Le Temps, personnage de la pièce de théâtre, est, comme d’autres personnages secondaires, absent d’un livret qui recentre l’action sur les principaux protagonistes. Mais il en reste assez pour donner de jolis rôles à six principals du Royal Ballet. Léonte, roi de Sicile (Edward Watson), accueille son ami d’enfance Polixène, roi de Bohème (Federico Bonelli), et se persuade au fil du temps que son épouse Hermione (Lauren Cuthbertson) l’a trompé avec son invité. Certain que l’enfant qu’elle porte n’est pas de lui, il l’accuse violemment, provoquant apparemment sa mort et celle de son fils aîné Mamillus ; le bébé qu’il ne veut pas reconnaître est abandonné au loin. Seize ans après, elle est une jolie bergère de Bohème – prénommée Perdita – et amoureuse d’un prince déguisé (Florizel, fils de Polixenes, à qui la mésalliance déplaît). Les amoureux s’enfuient en Sicile, Perdita (Sarah Lamb) retrouve son père, les amis se réconcilient, et Hermione cachée tout ce temps par la fidèle Pauline (Zenaida Yanowsky) réapparaît comme par miracle. La fille et la mère se découvrent. Seul Mamillus reste définitivement mort.

La production joue de l’opposition entre deux pôles – la tragédie, grisâtre et lunaire (Sicile) et la comédie, fluorescente et solaire (Bohème) – dont le troisième acte assure la réunion. Pour peu qu’on ait rapidement parcouru le synopsis, le fil narratif se suit aisément ; grâce à une combinaison astucieuse entre décor, musique, mouvement et lumières, on entre ainsi aisément dans la tête d’un jaloux qui imagine le pire. Il faut dire que la chorégraphie met en valeur la faculté d’acuité douloureuse d’un Edward Watson aux jambes-ciseaux, aux doigts écartelés et aux yeux hallucinés. Les autres rôles aussi taillés sur mesure pour l’innocence laiteuse et la légèreté de Lauren Cuthbertson, le charme irrésistible de Bonelli, l’infaillibilité de Zenaida Yanowsky, la fraîcheur presque enfantine de Sarah Lamb, comme pour la grisante juvénilité saltatoire de Steven McRae (Florizel).

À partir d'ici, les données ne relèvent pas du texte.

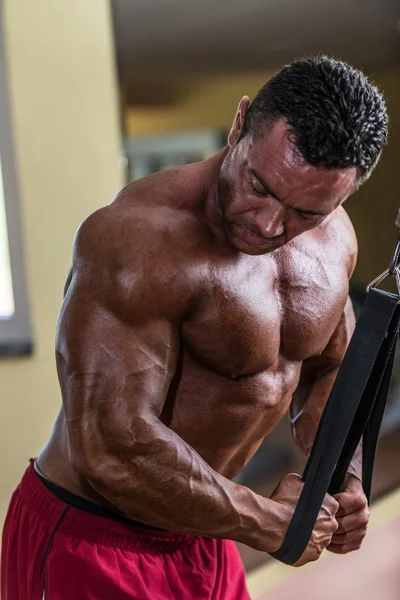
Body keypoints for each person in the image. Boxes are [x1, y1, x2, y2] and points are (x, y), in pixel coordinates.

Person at [1, 56, 388, 599]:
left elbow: (327, 366)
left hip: (208, 530)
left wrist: (340, 475)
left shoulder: (333, 242)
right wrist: (268, 521)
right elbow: (113, 445)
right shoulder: (139, 242)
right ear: (240, 124)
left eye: (308, 212)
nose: (270, 224)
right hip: (96, 539)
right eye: (260, 185)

Tout n’est pas réussi aux actes I et III : la mort de Mamillus et l’évanouissement d’Hermione tombent un peu platement, et lors du touchant moment où la statue d’Hermione prend vie, le climax musical est franchement trop badaboum. Mais on se souviendra longtemps des deux séries de tours arabesque d’Hermione, qui disent l’innocence lors de la scène du procès, et se teintent d’un soupçon de reproche au moment des retrouvailles avec Léonte.

Au cœur de l’œuvre, l’acte bohémien est d’une gaieté à donner le tournis. Le spectateur y est éclaboussé d’une incroyable débauche de couleurs étalées sur les robes pastel des filles et les jupes asymétriques des garçons, dont chaque pirouette, dévoilant une doublure à motif inattendu, est une surprise pour l’œil. La fête du mois de mai est parsemée de motifs subtils et de petites inventions (les petits ronds de jambe vers l’arrière, en parallèle cuisse contre cuisse) dont Sarah Lamb s’empare avec la gourmandise d’une collégienne. Les mouvements d’ensemble épatent, mais les échanges entre Perdita/Florizel restent simplement décoratifs (alors que dans Alice, les pas de deux avec le valet de cœur étaient pétris d’émotion). Nous sommes en féérie et ce Conte d’hiver aux curieux accents orientalisants – par la couleur, la musique ou le mouvement – fait facilement prendre le large.